The film describes the untold, backroom role that Algerian-born French businessman Jean-Yves Ollivier played in the sensitive negotiations between hostile countries bordering South Africa and the distrustful factions within. Ollivier was a teenager in Algeria during its revolution in 1962, when French colonization of the African nation ended after 114 years. That war gave him a strong sense of the inevitability of freedom for all African people, though what initially attracted him to South Africa was the unique business opportunity it provided.

As a banned country under a strict oil embargo, it had to invent its own mode of production, which presented a prospect for an enterprising businessman like Ollivier. Once he became involved in the country (presumably deriving great financial benefits from its trade restrictions), he saw a chance to aid the political transition, without bloodshed, away from what he believed to be a doomed government.

Officially, systematized South African apartheid actually started in 1971, nearly a decade after Algerians won their independence. What Ollivier experienced there shocked him. It wasn’t so much the wretched conditions of the non-white South Africans that struck him, which he expected, but the delusive, 1950s American Pleasantville-style fantasy world that white South Africans had constructed for themselves. There is some fascinating footage of whites indulging in their anachronistic, out of touch lives, but not too much, as the real goal of the film is to push on to the political maneuvers Ollivier accomplished.

Perhaps Plot for Peace would have been more effective if it focused on just a few of the very many acts of mediation Ollivier was involved in and if it established more context, thus making us feel his accomplishments more deeply. Ollivier, and the circle of public officials in his orbit who also appear, lived and breathed these obscure African political chess matches for years, and sometimes seem to presume the audience is as fluent with, say, the intricacies of Angolan paramilitary dynamics as they are.

The film excels in showing how the struggle to free Nelson Mandela and end apartheid played out around some of the highest tensions of the latter days of the Cold War.
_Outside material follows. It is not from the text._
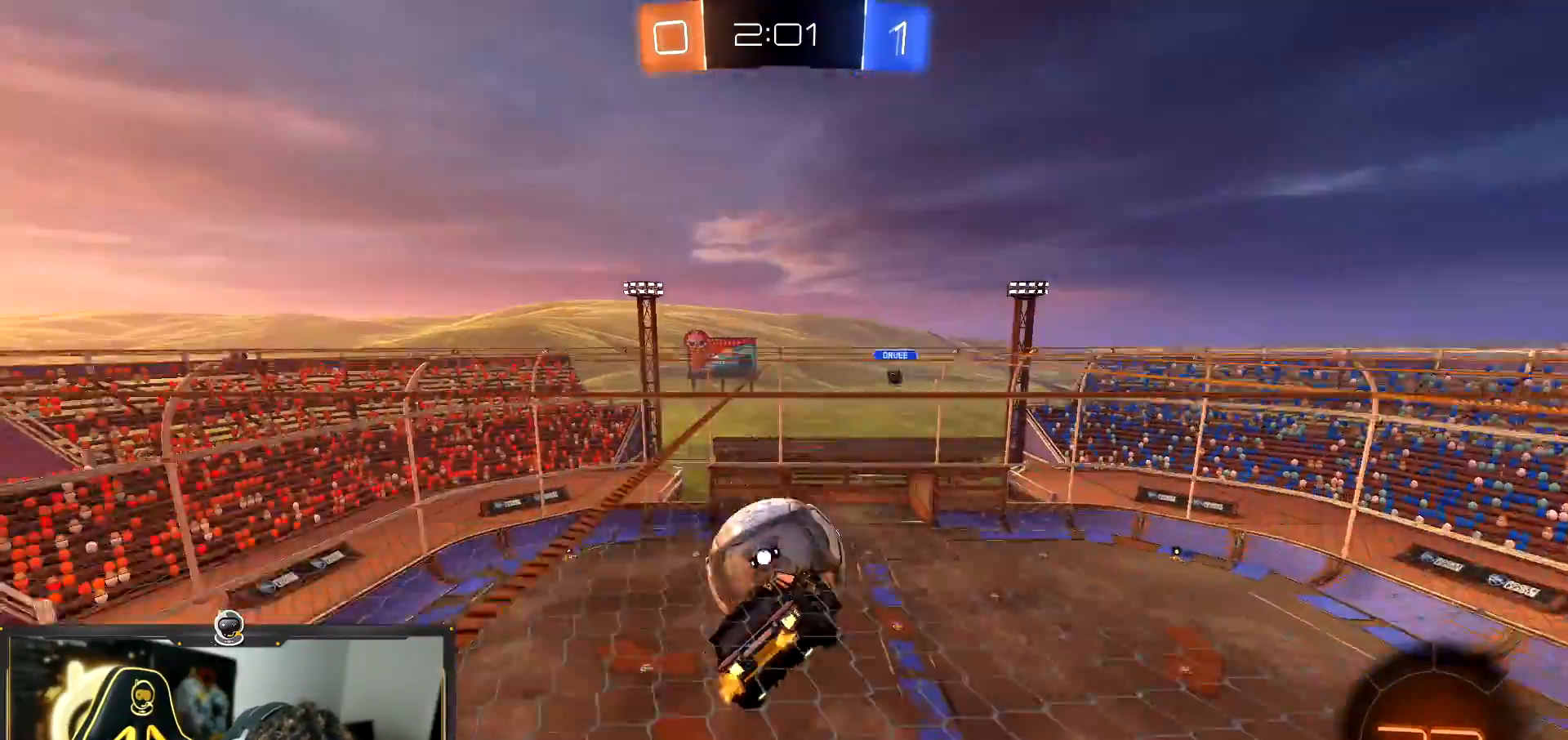
{"dt_ms": 501, "buttons": ["R1", "R2"], "left_stick": "center", "events": [[117, "left_stick", "down-right"], [351, "left_stick", "center"]]}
There is particular focus on the war in Angola, which started immediately after its independence from Portuguese rule in 1975 and continued through 2002. In the wake of independence, Cuban forces rushed to support the communist movements, while the United States supported the South African establishment, indirectly endorsing Mandela’s imprisonment and the existence of institutionalized racism. It’s no coincidence that Mandela wasn’t freed until after the Soviet Union had collapsed, when the threat of South Africa becoming a Soviet power lever was gone.

The point of the film is not necessarily to teach viewers about African political strife in the 1980s but to expose the key yet unheralded role Ollivier played in the easing of tensions, paving the way for the first South African election with universal suffrage in 1994. Enjoyment of the documentary will hinge on how interested you are in listening to a negotiator describe how he negotiated with negotiators to set up negotiations between those negotiators and other negotiators—he didn’t take part in the talks himself.

While there is something a bit wearying in listening to a man for 84 minutes telling you how important his own accomplishments were, Plot for Peace offers keen insights into several major historical events.